→ Extracted text:
....
# uni bushings and glue



## RHINO (Jul 15, 2002)

Yes, the bushings need to be glued in. Almost any glue will work, I prefer two part epoxy, but I've also used super glue. On my outdoor arrows where I'm likely to damage the bushings or pins I use hot melt so I can remove and replace them easily.


----------



## 3D Pinwheeler (Jan 29, 2007)

I usually super glue them. I've also put cellophane plastic wrap over the shaft and pushed the unibushing in. This keeps them tight and you can remove easily if damaged.


----------



## watermedic23 (Aug 23, 2006)

x2 on the plastic grocery bag.


----------



## theloghouser (Aug 16, 2002)

*Hot melt em*

old school


----------



## RHINO (Jul 15, 2002)

watermedic23 said:


> x2 on the plastic grocery bag.


I know the plastic bag works okay on pin nock bushings, but uni bushings usually have a much tighter nock to bushing fit. If you only wanted to change the nock wouldn't you end up pulling the bushing out too and have a good bushing that has a busted nock stuck in it?


----------



## natdantx1975 (Feb 6, 2010)

Thanks for the comments! I bought some two part epoxy and some high impact gorilla super glue. I'll have to do some experimenting with the plastic, and see which method performs best for me.


----------



## Spotshooter2 (Oct 23, 2003)

I wouldn't use the 2 part epoxy or the Gorilla glue. IF you have to change the bushing because of an arrow strike you aren't going to be able to get the bushing out. Go with the hot melt glue to put them in.


----------



## tman704 (May 9, 2003)

FWIW, Devcon 5 minute epoxy can be removed with a little heat. I have used this in the past on inserts and fishing rod tips. Hit it with a little heat and it will come right off.


----------



## natdantx1975 (Feb 6, 2010)
....
→ Recorded data:
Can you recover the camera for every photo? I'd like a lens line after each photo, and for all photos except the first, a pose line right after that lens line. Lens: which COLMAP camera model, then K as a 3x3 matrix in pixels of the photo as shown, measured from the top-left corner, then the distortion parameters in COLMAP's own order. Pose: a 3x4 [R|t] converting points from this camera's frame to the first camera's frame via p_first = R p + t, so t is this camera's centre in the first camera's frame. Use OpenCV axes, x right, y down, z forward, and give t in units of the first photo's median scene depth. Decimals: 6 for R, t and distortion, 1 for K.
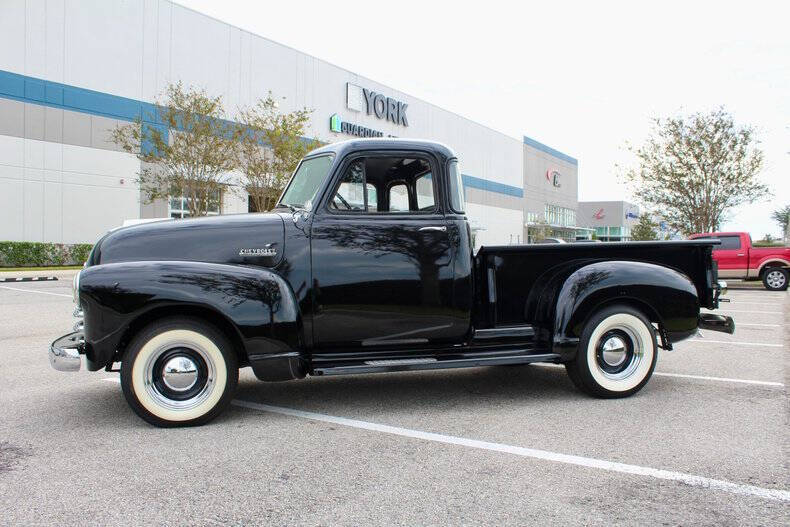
....
→ Problem details: Can you pull out the passage of the uni bushings thread starting with "## 3D Pinwheeler" and going on through "easily if damaged.", copied word for word?

→ Answer space:
## 3D Pinwheeler (Jan 29, 2007)

I usually super glue them. I've also put cellophane plastic wrap over the shaft and pushed the unibushing in. This keeps them tight and you can remove easily if damaged.